Mahkemece bozma ilamına uyularak yapılan yargılamada, davalı kooperatifin hesaplarının mevcut olduğu … Bankası’ndan hesap dökümleri istenilmiş ise de 2004 yılından önceki hesap dökümlerinin sistemde kayıtlı olmaması sebebi ile dosya kapsamına alınamadığı, Sanayi ve Ticaret Bakanlığından celp edilen 1989-2004 dönemlerine ait genel kurul tutanakları ve 2001 yılından 2011 yılına kadar olan tüm evrak ve kayıtları üzerinde yaptırılan bilirkişi incelemesine göre 1989 hesap yılı hariç diğer genel kurullarda aidat alınmasına karar verildiği, 1990-2004 yılları arasında üyelerin ödemesi gereken aidat tutarının 1.126,06 TL olarak hesaplandığı, imha edilmeyen hesap kayıtları kapsamında 2001-2004 yılları arasında davacının herhangi bir ödemesine rastlanılmadığı, davacı tarafından önceki yıllara ait dekont, makbuz gibi herhangi bir belgenin ibraz edilmediği, 1990 yılından 2004 yılına kadar aradan geçen süre kapsamında davacının kooperatifle irtibatını devam ettirdiğine ve aidat ödemesi yaptığına dair herhangi bir kaydın mevcut olmadığı, 14 yıl gibi uzun bir süre geçtikten sonra açılan dava kapsamında ileri sürülen talebin TMK’nın 2 maddesinde düzenleme altına alınan dürüstlük kuralı ile bağdaşmadığı gerekçesiyle davanın reddine karar verilmiştir.

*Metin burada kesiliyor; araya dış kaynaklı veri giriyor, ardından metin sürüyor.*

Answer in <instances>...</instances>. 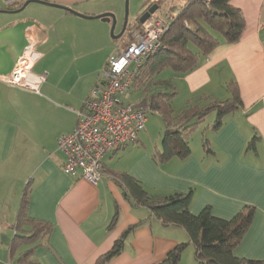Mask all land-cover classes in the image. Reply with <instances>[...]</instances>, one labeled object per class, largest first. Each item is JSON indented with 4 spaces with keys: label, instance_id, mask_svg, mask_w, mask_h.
I'll use <instances>...</instances> for the list:
<instances>
[{
    "label": "crops",
    "instance_id": "obj_1",
    "mask_svg": "<svg viewBox=\"0 0 264 264\" xmlns=\"http://www.w3.org/2000/svg\"><path fill=\"white\" fill-rule=\"evenodd\" d=\"M25 1L0 0V11H16ZM39 1L65 9L35 3L29 14L0 13V29L34 22L26 36L41 57L32 73L45 78L37 92L0 82V264H98L126 231L120 252L104 264H158L178 245L191 247L183 228L162 225L147 207L134 206L125 198L118 182L121 175L132 177L154 196L191 192L193 215L209 207L213 216L230 220L252 208L251 224L233 254L264 260V0H230L244 19L240 39L228 44L213 33L217 45L208 55H200L194 70L166 79L175 92L170 106L181 97L185 108L223 102L231 96L226 87L236 88L241 106L226 115L218 129L202 128L207 131V149L204 133L198 134L201 140L196 144L190 139L209 115L215 122L216 112L191 133L186 158L159 162L154 156L162 146L142 138L144 128L135 143L105 156L96 184L78 174L63 173L65 155L57 139L76 126L107 59L120 48L112 42L110 23L81 18L68 10L89 17L116 15L124 0ZM187 2L143 0L135 21L156 4L164 11L157 9L150 17H167L172 22ZM138 25L124 32L127 43ZM190 48L198 52L194 44ZM252 140L254 145L248 148ZM26 188L27 217L49 224L50 232L43 241L11 252L13 226ZM27 251L32 252L23 263L20 258ZM183 253L178 264H198L194 248L186 252L185 260Z\"/></svg>",
    "mask_w": 264,
    "mask_h": 264
},
{
    "label": "trees",
    "instance_id": "obj_2",
    "mask_svg": "<svg viewBox=\"0 0 264 264\" xmlns=\"http://www.w3.org/2000/svg\"><path fill=\"white\" fill-rule=\"evenodd\" d=\"M139 24L136 28H140ZM244 19L240 11L230 4V0H188L179 8L176 16L164 34V48L154 55L138 70L131 90L138 95L141 105H149L150 112H157L164 125L162 150L154 156L159 162H164L177 156L186 158L190 154L188 140L193 130L211 112H216V120L212 126L218 129L222 119L241 106L236 88L227 86L231 96L223 102H211L198 107L187 106L184 110L173 114L170 101L175 92L167 80H157L165 70L183 74L194 70L201 56L208 55L217 45L218 40L213 33L219 34L228 44L236 43L244 31ZM194 44L198 52L190 48ZM166 88L171 91L168 92ZM252 140L248 148H252ZM205 149L207 140L203 141ZM125 198L134 206H145L161 221L162 225L183 228L189 238V244L194 248L195 260L198 264H264L262 261H252L237 258L233 249L243 238L252 221L253 209L245 208L230 220H224L212 215L209 207L198 215H193L189 208L192 201L191 192L172 194L169 196H154L128 175L118 177ZM29 188L25 189L20 204L17 222L14 224V239L11 252L20 245L34 244L43 241L49 235L50 226L45 222H36L27 217ZM29 228V231L26 228ZM124 235L115 242L112 249L105 254L98 264H104L116 256L123 244ZM188 244L182 243L170 251L165 259L158 264H178L181 254ZM32 251H27L20 260L27 263Z\"/></svg>",
    "mask_w": 264,
    "mask_h": 264
},
{
    "label": "built area",
    "instance_id": "obj_3",
    "mask_svg": "<svg viewBox=\"0 0 264 264\" xmlns=\"http://www.w3.org/2000/svg\"><path fill=\"white\" fill-rule=\"evenodd\" d=\"M170 22L167 17L152 15L130 34L123 48L109 56L101 79L84 100L76 126L57 139V147L65 155L64 174H78L96 184L103 173L105 156L137 141L150 107L126 98L138 70L164 48L162 39ZM40 57L28 43L12 71L0 76V82L37 92L45 78L34 75L32 67Z\"/></svg>",
    "mask_w": 264,
    "mask_h": 264
},
{
    "label": "water",
    "instance_id": "obj_4",
    "mask_svg": "<svg viewBox=\"0 0 264 264\" xmlns=\"http://www.w3.org/2000/svg\"><path fill=\"white\" fill-rule=\"evenodd\" d=\"M30 3H37L46 6H52L60 9H65L60 6L48 4L43 1L39 0H26L20 9L16 11H0L2 14H16L21 12L28 4ZM128 4L129 0H125V14H124V21L122 24L121 31L118 35H114V29L116 26V19L114 15L110 13H105L96 17H89L72 10H68L71 14L87 19H100L102 22L110 23V36L114 39H119L125 32L126 27L128 25ZM158 9L156 4L147 8L139 17L138 22L139 24L144 23L151 14H153ZM34 22L31 20L17 22L11 26H5L0 29V76H7L12 69L14 68L15 64L17 63L18 59L22 56L25 48L28 46V39L26 36V30L33 26Z\"/></svg>",
    "mask_w": 264,
    "mask_h": 264
},
{
    "label": "rangeland",
    "instance_id": "obj_5",
    "mask_svg": "<svg viewBox=\"0 0 264 264\" xmlns=\"http://www.w3.org/2000/svg\"><path fill=\"white\" fill-rule=\"evenodd\" d=\"M143 3V0H129V4H128V24L132 25L133 22L135 21V19L138 17V15L141 13V5ZM34 6H36L35 3L33 4H29L28 6H26V8L21 11L19 14L21 15H25L28 12L30 13L29 10H31ZM124 6H125V0L123 1L122 5H121V9L120 11L115 15V19H116V26L114 29V35H118L121 31V27L124 21V14H125V10H124ZM163 8L160 7L157 12L161 13L163 12ZM28 13V14H29ZM111 37V36H110ZM112 42L115 45H118L119 48L123 47L126 43H127V36L126 34H124L121 38L119 39H115L112 40ZM174 73L171 70H166L164 71L158 78L157 80H166V79H171L173 78ZM173 82V80H172ZM173 85V84H172ZM166 90H168V92H170L171 90L166 88ZM128 96L126 99H129V101L135 102L138 101L139 97L138 95H135L133 93L132 90H130L128 92ZM184 102H182L181 97L176 98L175 100H173V102H171V106L173 109V112H175V114H177L178 112L182 111V109L185 108ZM181 109V110H180ZM180 110V111H179ZM210 116V115H209ZM207 117L205 122L200 125V127L191 135V139H190V143L192 142V140L194 141L193 144H196L199 142L200 137H198V134L200 133H204V136L202 137V141L203 140H207V131H202V128L207 125L213 126L214 121H212V114L210 117ZM145 134V136H142V138H148L149 140H151V142L154 145H158V146H162V142H163V135H164V125L162 123V120L159 116V114L157 112H150L147 114V120L145 123V130L143 131V135ZM143 142V141H141ZM142 145V144H141ZM192 251L193 248L192 246H188L187 248H185L184 253L182 255V259L185 260V254L186 252Z\"/></svg>",
    "mask_w": 264,
    "mask_h": 264
},
{
    "label": "flooded vegetation",
    "instance_id": "obj_6",
    "mask_svg": "<svg viewBox=\"0 0 264 264\" xmlns=\"http://www.w3.org/2000/svg\"><path fill=\"white\" fill-rule=\"evenodd\" d=\"M141 16V15H140ZM139 16V17H140ZM139 19V18H138ZM138 19L135 21V24H132V25H128L127 27H126V30H125V32L127 33H129L130 31H131V29H133L139 22H138Z\"/></svg>",
    "mask_w": 264,
    "mask_h": 264
}]
</instances>
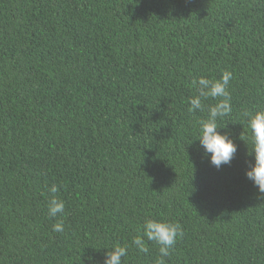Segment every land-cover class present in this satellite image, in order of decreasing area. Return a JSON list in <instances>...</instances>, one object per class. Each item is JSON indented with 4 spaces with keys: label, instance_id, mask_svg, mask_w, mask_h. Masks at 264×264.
<instances>
[{
    "label": "trees",
    "instance_id": "trees-1",
    "mask_svg": "<svg viewBox=\"0 0 264 264\" xmlns=\"http://www.w3.org/2000/svg\"><path fill=\"white\" fill-rule=\"evenodd\" d=\"M224 71L217 123L238 151L217 170L196 139L222 98L188 109L192 81ZM259 110L264 0H0V264H103L115 245L123 264H156L158 245L132 244L146 219L183 228L165 264H264V199L245 175L244 114Z\"/></svg>",
    "mask_w": 264,
    "mask_h": 264
},
{
    "label": "clouds",
    "instance_id": "clouds-1",
    "mask_svg": "<svg viewBox=\"0 0 264 264\" xmlns=\"http://www.w3.org/2000/svg\"><path fill=\"white\" fill-rule=\"evenodd\" d=\"M233 79L230 71H224L219 80H210L203 76L192 81L196 88L197 95L189 100V112L197 110L204 111L203 100L222 98L219 103L210 105L207 109L208 118L199 121L198 140L199 146L203 148L205 157L209 158L211 165L219 170L223 165H231L235 154L238 151L237 145L228 131L221 133L217 121L232 111L231 96L228 91L230 81ZM248 127L251 132L252 150L249 156L254 154V164H250L246 171V177L257 187L258 198L264 199V110L256 111L255 114L246 112ZM52 194L48 202V216L57 218L65 211V202L56 195L59 188L52 185L49 189ZM53 231L63 232L64 223L57 220L53 224ZM142 235H136L132 244L142 253L148 252L145 245V237L148 241L159 246V258L156 264H165L164 257H169L178 238L183 236V228L177 222H169L156 219H146L141 226ZM127 247L115 245L104 254L103 264H123L122 258L127 256Z\"/></svg>",
    "mask_w": 264,
    "mask_h": 264
}]
</instances>
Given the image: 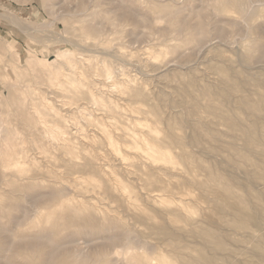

Kararı, davacı vekili temyiz etmiştir.
Dosyadaki yazılara, kararın dayandığı delillerle gerektirici sebeplere, delillerin takdirinde bir isabetsizlik bulunmamasına göre davacı vekilinin temyiz itirazları yerinde görülmemiştir.
SONUÇ: Yukarıda açıklanan nedenlerle davacı vekilinin tüm temyiz itirazlarının reddiyle usul ve kanuna uygun bulunan hükmün ONANMASINA, aşağıda yazılı onama harcının temyiz edenden alınmasına, kararın tebliğinden itibaren 15 gün içerisinde karar düzeltme yolu açık olmak üzere 26.10.2020 tarihinde oy birliğiyle karar verildi.